[WHAT YOU ARE ASKED TO DO]: Restating the records exactly is the whole task.

[PROVIDED MATERIAL]:
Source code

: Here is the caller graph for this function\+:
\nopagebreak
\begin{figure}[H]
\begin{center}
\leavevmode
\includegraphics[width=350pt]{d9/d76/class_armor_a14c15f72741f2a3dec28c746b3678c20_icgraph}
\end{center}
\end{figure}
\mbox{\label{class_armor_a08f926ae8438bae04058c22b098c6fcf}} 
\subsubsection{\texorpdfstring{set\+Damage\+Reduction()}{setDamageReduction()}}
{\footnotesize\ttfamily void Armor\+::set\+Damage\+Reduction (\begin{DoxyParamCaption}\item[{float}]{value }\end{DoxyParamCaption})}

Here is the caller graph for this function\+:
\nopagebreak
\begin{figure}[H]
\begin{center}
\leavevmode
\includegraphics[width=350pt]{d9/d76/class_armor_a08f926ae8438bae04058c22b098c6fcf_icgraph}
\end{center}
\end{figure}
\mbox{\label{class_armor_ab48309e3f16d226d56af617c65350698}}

[RESPONSE TO THIS EXERCISE]:
Source code

: Here is the caller graph for this function\+:
\nopagebreak
\begin{figure}[H]
\begin{center}
\leavevmode
\includegraphics[width=350pt]{d9/d76/class_armor_a14c15f72741f2a3dec28c746b3678c20_icgraph}
\end{center}
\end{figure}
\mbox{\label{class_armor_a08f926ae8438bae04058c22b098c6fcf}} 
\subsubsection{\texorpdfstring{set\+Damage\+Reduction()}{setDamageReduction()}}
{\footnotesize\ttfamily void Armor\+::set\+Damage\+Reduction (\begin{DoxyParamCaption}\item[{float}]{value }\end{DoxyParamCaption})}

Here is the caller graph for this function\+:
\nopagebreak
\begin{figure}[H]
\begin{center}
\leavevmode
\includegraphics[width=350pt]{d9/d76/class_armor_a08f926ae8438bae04058c22b098c6fcf_icgraph}
\end{center}
\end{figure}
\mbox{\label{class_armor_ab48309e3f16d226d56af617c65350698}}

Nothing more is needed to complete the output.